There is a phenomenological quality to mind, consciously experienced when WM is exerted to assume control, albeit temporarily, over non-consciously derived impulses and appetites. Simply put, a person suffering from anorexia nervosa is sometimes conscious of compulsively over-exerting self-control despite the risk of debilitating and/or fatal consequences. Similarly, a person with SUD is sporadically aware that negative emotions are only temporarily substituted by the compulsive consumption of a rewarding substance. It is thus intriguing to consider whether WM training can extend the temporary conscious experience of cognitive control via a process of neural plasticity to improve the clinical prognosis for those with AN and SUD. Has this commentary article answered the question as to whether the neuroscience of extra-ordinary cognitive control in those with anorexia nervosa can be used to determine the usefulness of WM training as an adjunct to the treatment of SUDs?
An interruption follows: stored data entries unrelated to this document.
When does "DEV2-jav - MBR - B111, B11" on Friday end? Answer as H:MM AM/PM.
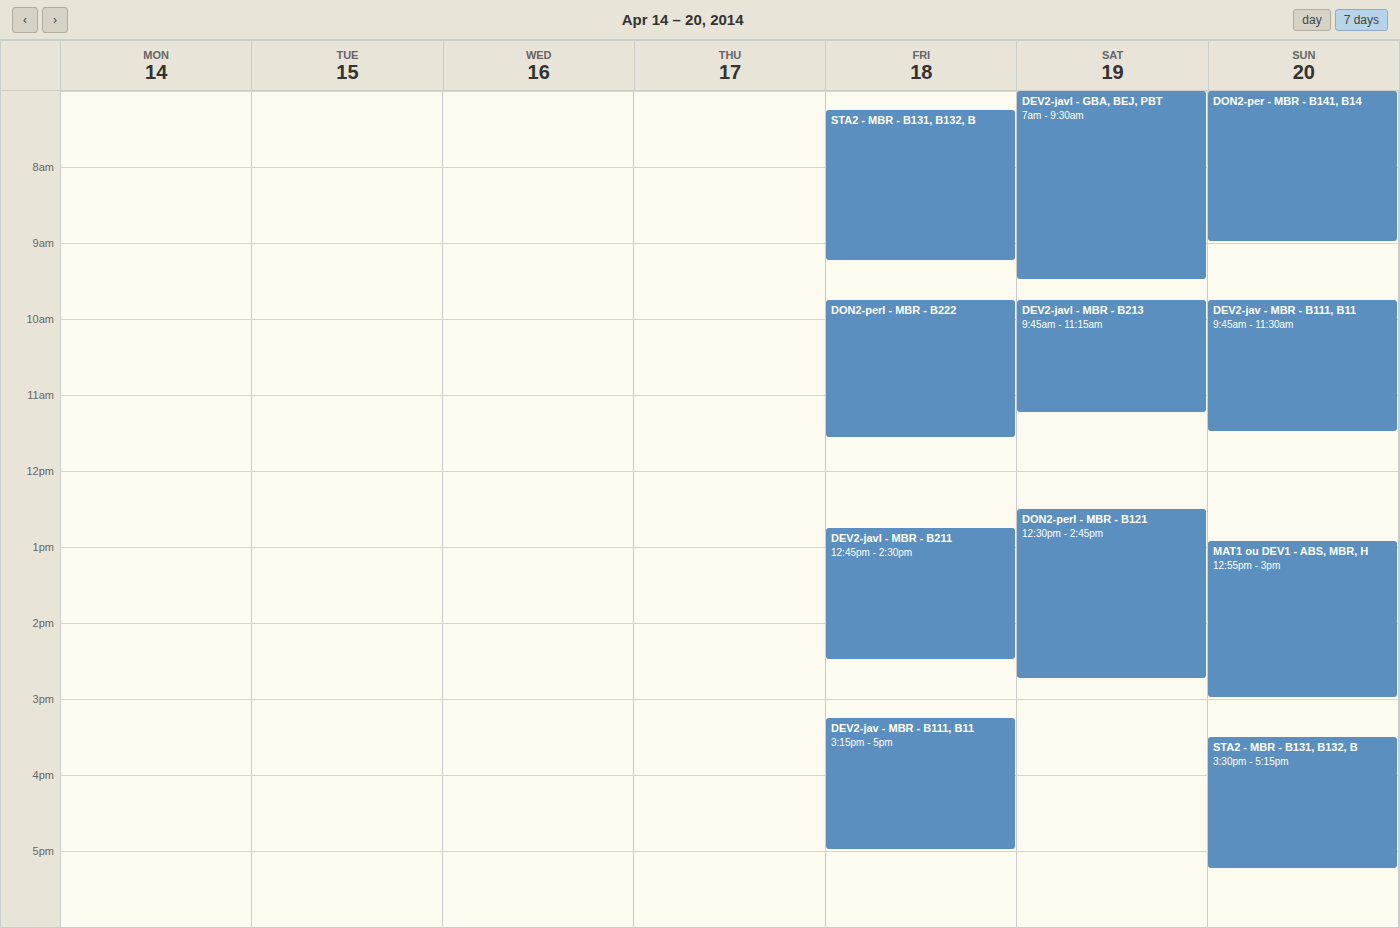
5:00 PM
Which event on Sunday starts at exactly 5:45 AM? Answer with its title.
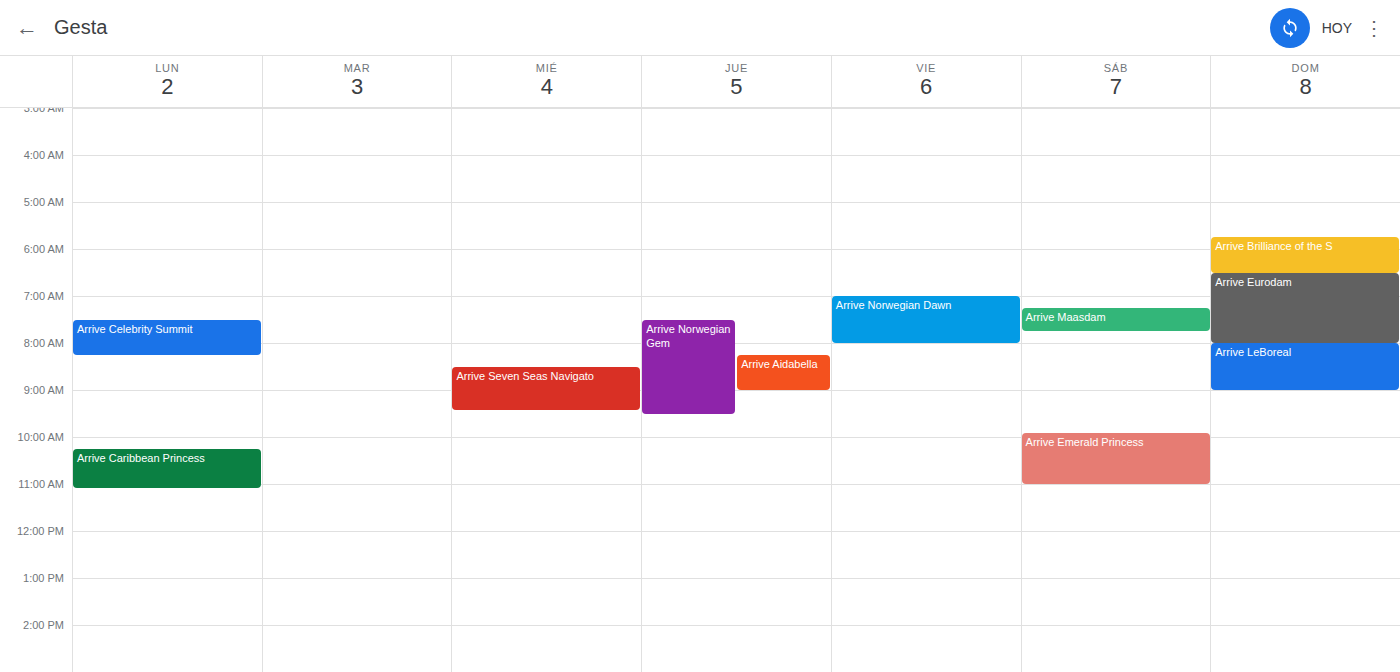
"Arrive Brilliance of the S"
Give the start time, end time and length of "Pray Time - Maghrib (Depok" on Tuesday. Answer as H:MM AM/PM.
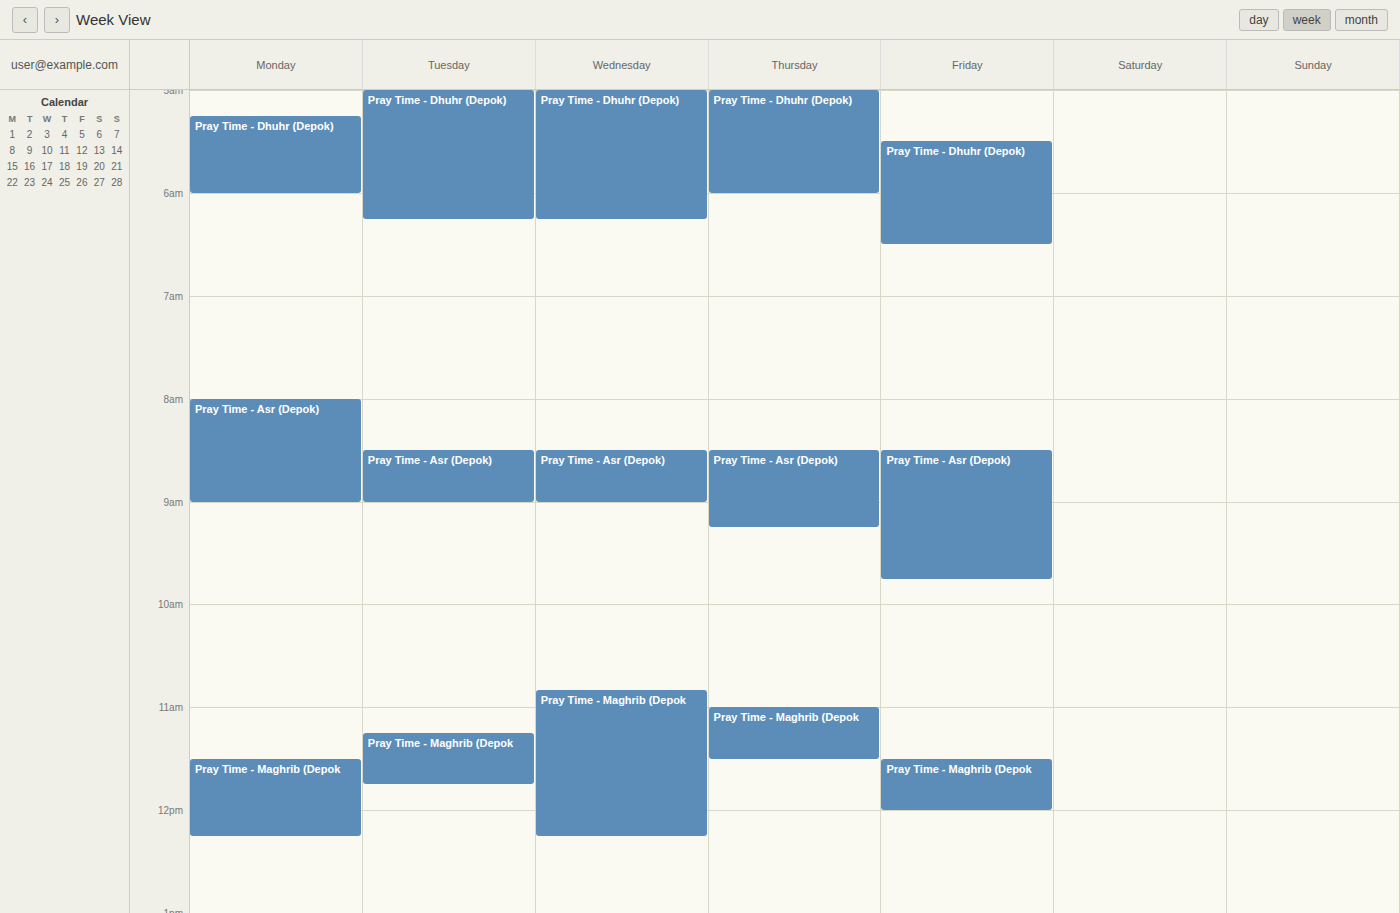
11:15 AM to 11:45 AM, 30 minutes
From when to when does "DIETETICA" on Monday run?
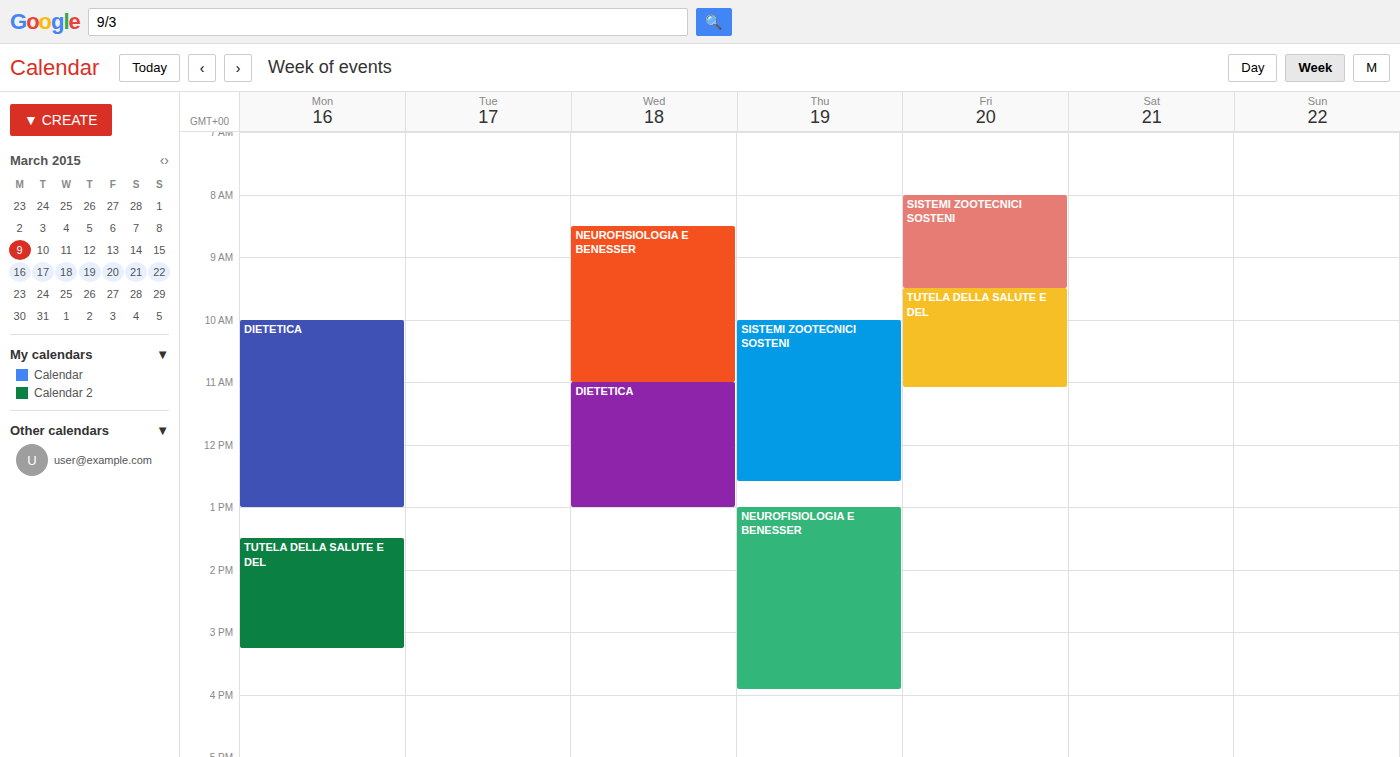
10:00 to 13:00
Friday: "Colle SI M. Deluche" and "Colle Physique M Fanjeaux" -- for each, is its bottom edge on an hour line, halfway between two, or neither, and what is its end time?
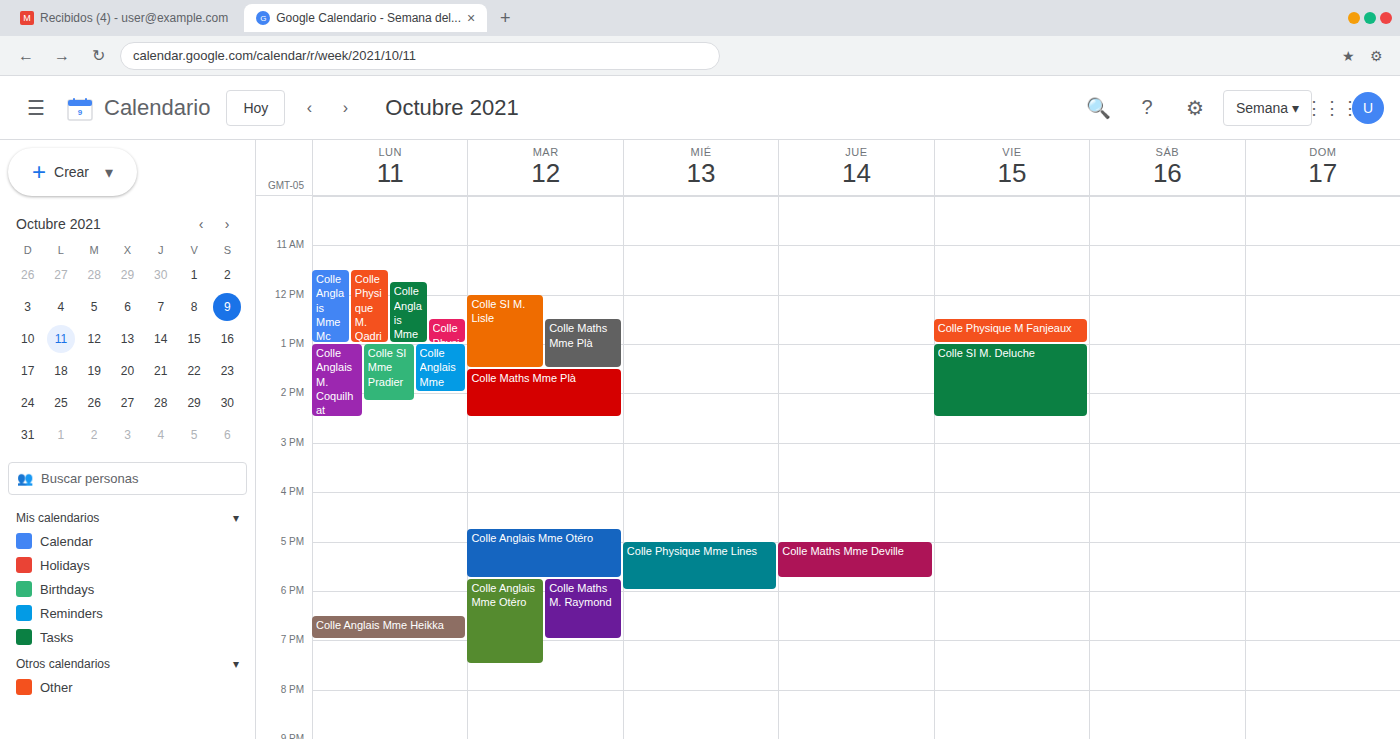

Yes and no. Yes, it has provided a précis as to how WM might be utilised in those with anorexia nervosa to suppress appetite, and how it may be annexed in those with SUD. Yes, it has provided suggestions based on evidence as to how WM training can evoke neural plasticity. No, it has not shown that the temporary and limited conscious WM capacity can be expanded, or that potentially beneficial effects of WM training remain in clinical populations. No, it has not fully clarified how WM is used to regulate appetite, although it has discussed some of the theories as to how WM might function in the brain. Thus, it would be beneficial for further research to be conducted in future to consider the role of WM in the conscious experience of appetite and impulse control.